[Texto de origen]

Kamran es libanés, y, aunque no ha cumplido los 40 años, lleva 19 trabajando en una embajada occidental en la capital de Arabia Saudí, Riad. Su mujer, Soheila, también libanesa, trabaja en la misma legación. Ambos solicitaron hace años el visado europeo, y no pierden la esperanza de conseguirlo. Su sueño no consiste tanto en buscar Eldorado en Europa como en alejarse de Oriente Próximo. «Es muy duro vivir aquí siendo árabe y cristiano», comenta Kamran. Soheila asiente: «Si somos de la misma raza, ¿por qué nos detestan tanto?». Buena parte de los casi 12 millones de cristianos que viven en Oriente Próximo se formulan la misma pregunta. La respuesta es con frecuencia el éxodo a Occidente.

Para muchos cristianos árabes, la emigración representa el final de un largo proceso de exclusión y de persecución, más o menos directa, en todos los países del área. En Tierra Santa, en particular en Cisjordania, existe un boicot casi permanente a los negocios dirigidos por los palestinos cristianos. En Egipto los coptos han sabido mantenerse al frente del sector privado de la economía, pero tienen desde hace siglos la categoría de ciudadanos de segunda y no pueden acceder a los cargos públicos.

Temor a la desaparición

Desde la desgraciada guerra civil (1975-1990), los cristianos libaneses han visto reducida drásticamente su participación en el poder. En 1932 eran el 55% de la población del Líbano. Hoy son menos del 30%. Más de la mitad de los cristianos de Irak han abandonado el país. En Egipto, el proceso migratorio de los coptos empezó con grandes cifras ya después de la revolución de 1952.

[/Texto de origen]

● Tareas y ejercicios
(1) Actualiza el texto sobre los cristianos de Oriente Próximo: reproduce todo lo que va desde "Desde la desgraciada" hasta "revolución de 1952.", pero con "contienda civil" en lugar de "guerra civil".
(2) Escribe la continuación del texto sobre los cristianos de Oriente Próximo.

[Datos proporcionados]

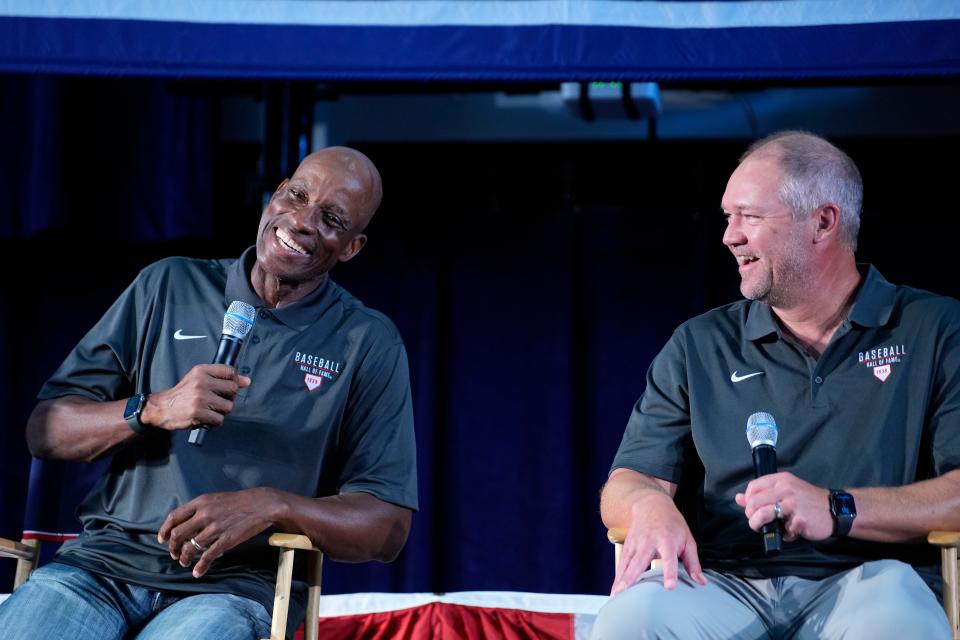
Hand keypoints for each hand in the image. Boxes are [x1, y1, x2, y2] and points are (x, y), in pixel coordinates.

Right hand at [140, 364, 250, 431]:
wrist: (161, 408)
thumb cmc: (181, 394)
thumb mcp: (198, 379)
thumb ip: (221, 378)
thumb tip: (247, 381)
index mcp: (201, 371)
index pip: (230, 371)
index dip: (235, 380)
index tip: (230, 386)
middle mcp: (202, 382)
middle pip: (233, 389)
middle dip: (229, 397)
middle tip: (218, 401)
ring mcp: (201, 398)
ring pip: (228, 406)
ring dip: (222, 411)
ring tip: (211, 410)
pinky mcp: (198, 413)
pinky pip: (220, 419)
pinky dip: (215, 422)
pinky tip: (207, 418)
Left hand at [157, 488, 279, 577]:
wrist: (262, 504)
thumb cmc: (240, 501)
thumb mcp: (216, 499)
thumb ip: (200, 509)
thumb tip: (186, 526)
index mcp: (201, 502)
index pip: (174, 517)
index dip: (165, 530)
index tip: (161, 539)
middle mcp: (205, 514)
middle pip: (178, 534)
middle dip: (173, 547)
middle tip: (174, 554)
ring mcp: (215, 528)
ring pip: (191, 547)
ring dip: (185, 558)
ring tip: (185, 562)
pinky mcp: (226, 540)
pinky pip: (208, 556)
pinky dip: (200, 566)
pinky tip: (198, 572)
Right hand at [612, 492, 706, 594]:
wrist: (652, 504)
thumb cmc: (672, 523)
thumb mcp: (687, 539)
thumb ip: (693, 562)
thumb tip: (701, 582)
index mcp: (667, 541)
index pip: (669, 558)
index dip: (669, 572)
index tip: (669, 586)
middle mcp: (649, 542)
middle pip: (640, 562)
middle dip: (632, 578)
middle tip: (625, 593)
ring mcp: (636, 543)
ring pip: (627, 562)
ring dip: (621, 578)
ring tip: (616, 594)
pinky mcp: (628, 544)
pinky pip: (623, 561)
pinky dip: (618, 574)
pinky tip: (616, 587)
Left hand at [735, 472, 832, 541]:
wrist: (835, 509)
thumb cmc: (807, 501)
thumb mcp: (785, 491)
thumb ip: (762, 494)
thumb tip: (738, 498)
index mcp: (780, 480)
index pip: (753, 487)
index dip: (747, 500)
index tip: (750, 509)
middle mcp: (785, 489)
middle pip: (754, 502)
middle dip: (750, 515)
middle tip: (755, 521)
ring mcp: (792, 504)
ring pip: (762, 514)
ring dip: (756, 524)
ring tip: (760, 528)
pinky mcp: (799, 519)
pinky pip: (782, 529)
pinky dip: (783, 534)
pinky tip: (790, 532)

[/Datos proporcionados]
[Datos proporcionados]

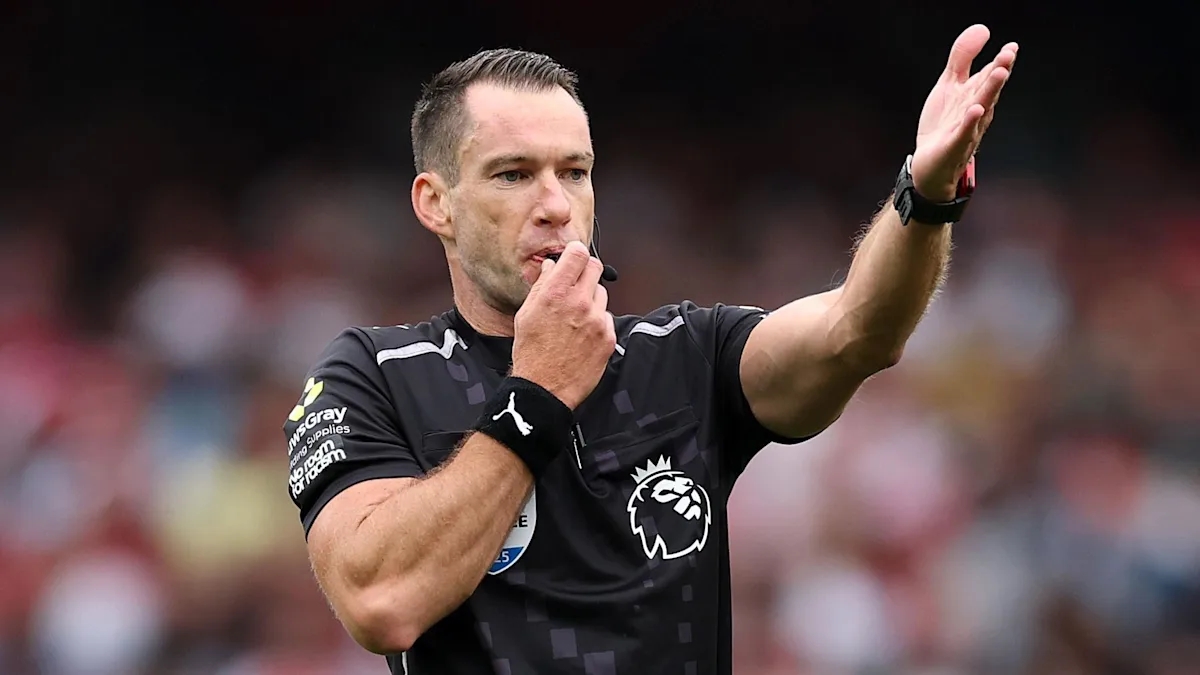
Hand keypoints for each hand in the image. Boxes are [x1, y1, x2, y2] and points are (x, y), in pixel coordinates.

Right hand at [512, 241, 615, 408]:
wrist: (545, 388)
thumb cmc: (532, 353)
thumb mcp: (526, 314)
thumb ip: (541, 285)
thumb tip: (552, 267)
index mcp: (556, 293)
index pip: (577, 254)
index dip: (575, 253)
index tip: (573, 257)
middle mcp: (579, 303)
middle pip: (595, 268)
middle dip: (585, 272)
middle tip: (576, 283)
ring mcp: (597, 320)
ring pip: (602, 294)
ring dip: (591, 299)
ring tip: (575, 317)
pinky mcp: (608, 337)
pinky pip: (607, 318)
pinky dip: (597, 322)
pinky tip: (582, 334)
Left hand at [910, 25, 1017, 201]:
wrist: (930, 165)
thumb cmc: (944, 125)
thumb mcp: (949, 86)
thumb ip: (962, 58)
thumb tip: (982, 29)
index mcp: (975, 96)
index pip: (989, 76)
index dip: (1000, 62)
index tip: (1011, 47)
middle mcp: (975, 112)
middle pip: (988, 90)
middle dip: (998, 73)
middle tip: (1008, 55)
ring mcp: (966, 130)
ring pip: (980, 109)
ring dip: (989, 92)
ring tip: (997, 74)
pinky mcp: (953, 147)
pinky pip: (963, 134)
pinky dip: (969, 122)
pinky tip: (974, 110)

[/Datos proporcionados]

● Respuestas por tarea
(1)
Desde la desgraciada contienda civil (1975-1990), los cristianos libaneses han visto reducida drásticamente su participación en el poder. En 1932 eran el 55% de la población del Líbano. Hoy son menos del 30%. Más de la mitad de los cristianos de Irak han abandonado el país. En Egipto, el proceso migratorio de los coptos empezó con grandes cifras ya después de la revolución de 1952.

(2)
La celebración, hace cuatro años, del segundo milenio del nacimiento de Cristo, ayudó a que se difundiera en Occidente el temor a la desaparición de una de las comunidades cristianas más antiguas en la tierra donde nació el Evangelio. Gracias a la campaña de movilización, la Santa Sede logró canalizar más recursos para sus obras apostólicas en Tierra Santa. Los países del Golfo, donde la comunidad árabe cristiana es mínima pero donde trabajan -en condiciones penosas- millón y medio de católicos asiáticos, fueron objeto de especial atención, pese a que la intolerancia sin fisuras de sus regímenes políticos integristas pone numerosas trabas a cualquier tipo de ayuda del exterior.

Las dificultades tradicionales han provocado un éxodo de árabes cristianos, más determinado por las expectativas de ascenso en la escala social y económica en Occidente. A esto se suma desde hace años el auge del integrismo islámico en prácticamente todos los países de la región. Monseñor Giuseppe de Andrea, nombrado en 2000 primer nuncio residencial en Kuwait, con competencias para los siete países del Golfo, lo explicó hace meses en unas declaraciones a un diario español. «Temo -comentó De Andrea- que puedan producirse más restricciones para la minoría cristiana. Los gobiernos islámicos se han endurecido en materia de tolerancia religiosa. No hablo sólo de los wahabí saudíes, quizá la rama más dura de la mayoría suní. Todos los líderes musulmanes han reforzado sus llamadas a la defensa de su identidad».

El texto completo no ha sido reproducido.